Start of INFORMATION PROVIDED

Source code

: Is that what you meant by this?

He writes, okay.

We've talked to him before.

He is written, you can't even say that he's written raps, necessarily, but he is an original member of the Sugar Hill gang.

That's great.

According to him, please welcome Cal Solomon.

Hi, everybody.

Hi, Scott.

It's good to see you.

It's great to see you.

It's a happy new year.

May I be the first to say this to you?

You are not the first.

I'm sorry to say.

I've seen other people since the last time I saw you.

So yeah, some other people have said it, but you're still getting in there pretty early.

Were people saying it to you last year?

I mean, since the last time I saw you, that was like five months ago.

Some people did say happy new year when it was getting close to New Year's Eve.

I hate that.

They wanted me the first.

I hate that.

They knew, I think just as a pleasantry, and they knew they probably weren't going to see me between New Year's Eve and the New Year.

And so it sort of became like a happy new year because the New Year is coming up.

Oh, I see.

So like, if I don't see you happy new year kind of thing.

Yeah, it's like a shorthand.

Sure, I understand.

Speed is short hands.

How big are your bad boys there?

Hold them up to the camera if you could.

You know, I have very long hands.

End of INFORMATION PROVIDED

Working through the data above, find every line holding "happy" and copy it.

It's a happy new year.
Some people did say happy new year when it was getting close to New Year's Eve.
And so it sort of became like a happy new year because the New Year is coming up.
So like, if I don't see you happy new year kind of thing.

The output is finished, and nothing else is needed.